Render the data below as a Markdown table with two columns, Row and Data line. Put each line of the data in its own row with its running number, and leave out blank lines.
-.-.-
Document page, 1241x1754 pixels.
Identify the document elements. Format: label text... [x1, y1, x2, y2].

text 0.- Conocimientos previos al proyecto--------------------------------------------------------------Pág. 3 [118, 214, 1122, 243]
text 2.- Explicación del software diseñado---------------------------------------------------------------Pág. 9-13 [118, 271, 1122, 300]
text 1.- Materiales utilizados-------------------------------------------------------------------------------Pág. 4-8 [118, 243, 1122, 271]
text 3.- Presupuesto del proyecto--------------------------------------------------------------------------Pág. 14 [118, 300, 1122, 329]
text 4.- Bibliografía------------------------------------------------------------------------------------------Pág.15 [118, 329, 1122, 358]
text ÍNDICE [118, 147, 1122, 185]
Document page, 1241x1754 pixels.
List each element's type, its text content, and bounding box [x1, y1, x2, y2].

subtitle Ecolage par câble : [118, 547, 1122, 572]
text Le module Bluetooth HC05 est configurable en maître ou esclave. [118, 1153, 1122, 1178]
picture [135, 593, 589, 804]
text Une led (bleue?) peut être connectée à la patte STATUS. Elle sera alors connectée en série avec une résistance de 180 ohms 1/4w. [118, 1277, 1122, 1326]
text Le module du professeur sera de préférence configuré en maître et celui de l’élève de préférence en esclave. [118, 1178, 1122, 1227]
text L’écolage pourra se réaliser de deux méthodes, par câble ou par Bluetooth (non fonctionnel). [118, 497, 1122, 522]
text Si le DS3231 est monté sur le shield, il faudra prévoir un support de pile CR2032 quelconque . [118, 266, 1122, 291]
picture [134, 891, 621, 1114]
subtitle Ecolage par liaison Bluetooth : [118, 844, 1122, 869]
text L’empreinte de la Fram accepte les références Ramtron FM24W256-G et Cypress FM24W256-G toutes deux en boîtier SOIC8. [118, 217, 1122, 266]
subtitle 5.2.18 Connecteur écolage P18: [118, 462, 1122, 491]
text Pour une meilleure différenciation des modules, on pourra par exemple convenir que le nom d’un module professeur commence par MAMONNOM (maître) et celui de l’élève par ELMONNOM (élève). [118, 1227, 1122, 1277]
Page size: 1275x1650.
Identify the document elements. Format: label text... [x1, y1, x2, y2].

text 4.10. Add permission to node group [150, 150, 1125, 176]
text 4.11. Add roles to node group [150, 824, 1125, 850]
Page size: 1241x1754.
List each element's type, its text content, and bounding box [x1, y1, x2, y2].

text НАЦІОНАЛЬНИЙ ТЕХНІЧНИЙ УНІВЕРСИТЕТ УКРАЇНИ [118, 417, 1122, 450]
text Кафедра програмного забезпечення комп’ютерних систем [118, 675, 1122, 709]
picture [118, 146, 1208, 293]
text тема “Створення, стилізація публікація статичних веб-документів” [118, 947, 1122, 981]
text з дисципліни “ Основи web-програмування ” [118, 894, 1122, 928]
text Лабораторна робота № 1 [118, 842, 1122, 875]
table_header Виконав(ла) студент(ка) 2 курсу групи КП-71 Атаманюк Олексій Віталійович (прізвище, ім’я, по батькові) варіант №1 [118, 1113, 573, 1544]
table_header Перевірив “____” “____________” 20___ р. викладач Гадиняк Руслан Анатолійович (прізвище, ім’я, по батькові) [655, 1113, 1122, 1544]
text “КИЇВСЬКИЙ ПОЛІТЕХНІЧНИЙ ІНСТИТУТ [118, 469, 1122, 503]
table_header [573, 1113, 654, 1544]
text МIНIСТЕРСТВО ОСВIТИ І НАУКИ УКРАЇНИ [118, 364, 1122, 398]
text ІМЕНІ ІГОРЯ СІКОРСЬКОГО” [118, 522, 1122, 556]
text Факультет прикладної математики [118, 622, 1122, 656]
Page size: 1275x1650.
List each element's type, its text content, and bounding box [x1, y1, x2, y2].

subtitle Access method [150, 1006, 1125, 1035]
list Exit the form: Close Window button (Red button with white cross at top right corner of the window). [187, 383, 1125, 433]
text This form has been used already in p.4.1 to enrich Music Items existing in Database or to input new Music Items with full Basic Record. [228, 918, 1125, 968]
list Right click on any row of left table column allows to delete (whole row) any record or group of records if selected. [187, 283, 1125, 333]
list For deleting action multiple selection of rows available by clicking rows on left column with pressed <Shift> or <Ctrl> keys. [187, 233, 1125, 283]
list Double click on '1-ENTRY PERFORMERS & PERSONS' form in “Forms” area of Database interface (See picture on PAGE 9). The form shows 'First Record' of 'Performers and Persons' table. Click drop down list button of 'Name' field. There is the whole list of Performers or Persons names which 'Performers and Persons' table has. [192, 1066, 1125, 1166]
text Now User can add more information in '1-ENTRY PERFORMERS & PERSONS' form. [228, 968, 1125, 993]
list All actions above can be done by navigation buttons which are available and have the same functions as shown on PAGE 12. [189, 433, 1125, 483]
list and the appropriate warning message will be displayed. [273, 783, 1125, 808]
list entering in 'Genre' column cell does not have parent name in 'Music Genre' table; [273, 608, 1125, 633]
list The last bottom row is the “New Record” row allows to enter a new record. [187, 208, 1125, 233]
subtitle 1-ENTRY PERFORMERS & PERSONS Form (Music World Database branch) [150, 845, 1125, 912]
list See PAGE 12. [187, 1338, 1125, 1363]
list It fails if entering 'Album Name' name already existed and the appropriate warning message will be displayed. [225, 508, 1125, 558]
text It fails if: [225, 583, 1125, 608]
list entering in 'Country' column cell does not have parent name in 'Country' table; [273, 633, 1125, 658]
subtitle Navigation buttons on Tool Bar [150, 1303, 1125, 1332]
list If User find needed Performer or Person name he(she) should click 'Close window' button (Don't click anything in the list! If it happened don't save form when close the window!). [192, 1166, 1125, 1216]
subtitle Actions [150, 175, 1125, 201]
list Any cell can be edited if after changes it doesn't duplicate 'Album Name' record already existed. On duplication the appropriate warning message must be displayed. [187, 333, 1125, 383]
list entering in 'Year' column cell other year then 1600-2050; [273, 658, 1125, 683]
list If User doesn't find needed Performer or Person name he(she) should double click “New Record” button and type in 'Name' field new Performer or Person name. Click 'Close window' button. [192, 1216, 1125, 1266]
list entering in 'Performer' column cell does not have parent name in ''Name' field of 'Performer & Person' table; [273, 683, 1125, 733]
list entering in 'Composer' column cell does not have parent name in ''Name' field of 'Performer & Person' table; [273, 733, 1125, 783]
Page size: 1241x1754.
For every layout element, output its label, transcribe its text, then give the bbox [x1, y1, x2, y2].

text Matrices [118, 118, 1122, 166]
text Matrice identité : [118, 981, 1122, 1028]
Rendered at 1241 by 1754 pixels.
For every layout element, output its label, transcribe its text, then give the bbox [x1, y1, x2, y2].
-.-.-
__Full answer__
| Row | Data line |
|---|---|
| 1 | Document page, 1241x1754 pixels. |
| 2 | Identify the document elements. Format: label text... [x1, y1, x2, y2]. |
| 3 | text 0.- Conocimientos previos al proyecto--------------------------------------------------------------Pág. 3 [118, 214, 1122, 243] |
| 4 | text 2.- Explicación del software diseñado---------------------------------------------------------------Pág. 9-13 [118, 271, 1122, 300] |
| 5 | text 1.- Materiales utilizados-------------------------------------------------------------------------------Pág. 4-8 [118, 243, 1122, 271] |
| 6 | text 3.- Presupuesto del proyecto--------------------------------------------------------------------------Pág. 14 [118, 300, 1122, 329] |
| 7 | text 4.- Bibliografía------------------------------------------------------------------------------------------Pág.15 [118, 329, 1122, 358] |
| 8 | text ÍNDICE [118, 147, 1122, 185] |
| 9 | Document page, 1241x1754 pixels. |
| 10 | List each element's type, its text content, and bounding box [x1, y1, x2, y2]. |
| 11 | subtitle Ecolage par câble : [118, 547, 1122, 572] |
| 12 | text Le module Bluetooth HC05 est configurable en maître ou esclave. [118, 1153, 1122, 1178] |
| 13 | picture [135, 593, 589, 804] |
| 14 | text Une led (bleue?) peut être connectée à la patte STATUS. Elle sera alors connectée en série avec une résistance de 180 ohms 1/4w. [118, 1277, 1122, 1326] |
| 15 | text Le module du professeur sera de préférence configuré en maître et celui de l’élève de préférence en esclave. [118, 1178, 1122, 1227] |
| 16 | text L’écolage pourra se réaliser de deux méthodes, par câble ou par Bluetooth (non fonctionnel). [118, 497, 1122, 522] |
| 17 | text Si le DS3231 est monté sur le shield, il faudra prévoir un support de pile CR2032 quelconque . [118, 266, 1122, 291] |
| 18 | picture [134, 891, 621, 1114] |
| 19 | subtitle Ecolage par liaison Bluetooth : [118, 844, 1122, 869] |
| 20 | text L’empreinte de la Fram accepte les références Ramtron FM24W256-G et Cypress FM24W256-G toutes deux en boîtier SOIC8. [118, 217, 1122, 266] |
| 21 | subtitle 5.2.18 Connecteur écolage P18: [118, 462, 1122, 491] |
| 22 | text Pour une meilleure différenciation des modules, on pourra par exemple convenir que le nom d’un module professeur commence par MAMONNOM (maître) et celui de l’élève par ELMONNOM (élève). [118, 1227, 1122, 1277] |
| 23 | Page size: 1275x1650. |
| 24 | Identify the document elements. Format: label text... [x1, y1, x2, y2]. |
| 25 | text 4.10. Add permission to node group [150, 150, 1125, 176] |
| 26 | text 4.11. Add roles to node group [150, 824, 1125, 850] |
| 27 | Page size: 1241x1754. |
| 28 | List each element's type, its text content, and bounding box [x1, y1, x2, y2]. |
| 29 | text НАЦІОНАЛЬНИЙ ТЕХНІЧНИЙ УНІВЕРСИТЕТ УКРАЇНИ [118, 417, 1122, 450] |
| 30 | text Кафедра програмного забезпечення комп’ютерних систем [118, 675, 1122, 709] |
| 31 | picture [118, 146, 1208, 293] |
| 32 | text тема “Створення, стилізація публікація статичних веб-документів” [118, 947, 1122, 981] |
| 33 | text з дисципліни “ Основи web-програмування ” [118, 894, 1122, 928] |
| 34 | text Лабораторна робота № 1 [118, 842, 1122, 875] |
| 35 | table_header Виконав(ла) студент(ка) 2 курсу групи КП-71 Атаманюк Олексій Віталійович (прізвище, ім’я, по батькові) варіант №1 [118, 1113, 573, 1544] |
| 36 | table_header Перевірив “____” “____________” 20___ р. викладач Гадиняк Руслан Анатолійович (прізвище, ім’я, по батькові) [655, 1113, 1122, 1544] |
| 37 | text “КИЇВСЬКИЙ ПОЛІТЕХНІЧНИЙ ІНСТИТУТ [118, 469, 1122, 503] |
| 38 | table_header [573, 1113, 654, 1544] |
| 39 | text МIНIСТЕРСТВО ОСВIТИ І НАУКИ УКРАЇНИ [118, 364, 1122, 398] |
| 40 | text ІМЕНІ ІГОРЯ СІКОРСЬКОГО” [118, 522, 1122, 556] |
| 41 | text Факультет прикладної математики [118, 622, 1122, 656] |
| 42 | Page size: 1275x1650. |
| 43 | List each element's type, its text content, and bounding box [x1, y1, x2, y2]. |
| 44 | subtitle Access method [150, 1006, 1125, 1035] |
| 45 | list Exit the form: Close Window button (Red button with white cross at top right corner of the window). [187, 383, 1125, 433] |
| 46 | text This form has been used already in p.4.1 to enrich Music Items existing in Database or to input new Music Items with full Basic Record. [228, 918, 1125, 968] |
| 47 | list Right click on any row of left table column allows to delete (whole row) any record or group of records if selected. [187, 283, 1125, 333] |
| 48 | list For deleting action multiple selection of rows available by clicking rows on left column with pressed <Shift> or <Ctrl> keys. [187, 233, 1125, 283] |
| 49 | list Double click on '1-ENTRY PERFORMERS & PERSONS' form in “Forms” area of Database interface (See picture on PAGE 9). The form shows 'First Record' of 'Performers and Persons' table. Click drop down list button of 'Name' field. There is the whole list of Performers or Persons names which 'Performers and Persons' table has. [192, 1066, 1125, 1166] |
| 50 | text Now User can add more information in '1-ENTRY PERFORMERS & PERSONS' form. [228, 968, 1125, 993] |
| 51 | list All actions above can be done by navigation buttons which are available and have the same functions as shown on PAGE 12. [189, 433, 1125, 483] |
| 52 | list and the appropriate warning message will be displayed. [273, 783, 1125, 808] |
| 53 | list entering in 'Genre' column cell does not have parent name in 'Music Genre' table; [273, 608, 1125, 633] |
| 54 | list The last bottom row is the “New Record” row allows to enter a new record. [187, 208, 1125, 233] |
| 55 | subtitle 1-ENTRY PERFORMERS & PERSONS Form (Music World Database branch) [150, 845, 1125, 912] |
| 56 | list See PAGE 12. [187, 1338, 1125, 1363] |
| 57 | list It fails if entering 'Album Name' name already existed and the appropriate warning message will be displayed. [225, 508, 1125, 558] |
| 58 | text It fails if: [225, 583, 1125, 608] |
| 59 | list entering in 'Country' column cell does not have parent name in 'Country' table; [273, 633, 1125, 658] |
| 60 | subtitle Navigation buttons on Tool Bar [150, 1303, 1125, 1332] |
| 61 | list If User find needed Performer or Person name he(she) should click 'Close window' button (Don't click anything in the list! If it happened don't save form when close the window!). [192, 1166, 1125, 1216] |
| 62 | subtitle Actions [150, 175, 1125, 201] |
| 63 | list Any cell can be edited if after changes it doesn't duplicate 'Album Name' record already existed. On duplication the appropriate warning message must be displayed. [187, 333, 1125, 383] |
| 64 | list entering in 'Year' column cell other year then 1600-2050; [273, 658, 1125, 683] |
| 65 | list If User doesn't find needed Performer or Person name he(she) should double click “New Record” button and type in 'Name' field new Performer or Person name. Click 'Close window' button. [192, 1216, 1125, 1266] |
| 66 | list entering in 'Performer' column cell does not have parent name in ''Name' field of 'Performer & Person' table; [273, 683, 1125, 733] |
| 67 | list entering in 'Composer' column cell does not have parent name in ''Name' field of 'Performer & Person' table; [273, 733, 1125, 783] |
| 68 | Page size: 1241x1754. |
| 69 | For every layout element, output its label, transcribe its text, then give the bbox [x1, y1, x2, y2]. |
| 70 | text Matrices [118, 118, 1122, 166] |
| 71 | text Matrice identité : [118, 981, 1122, 1028] |
| 72 | Rendered at 1241 by 1754 pixels. |
| 73 | For every layout element, output its label, transcribe its text, then give the bbox [x1, y1, x2, y2]. |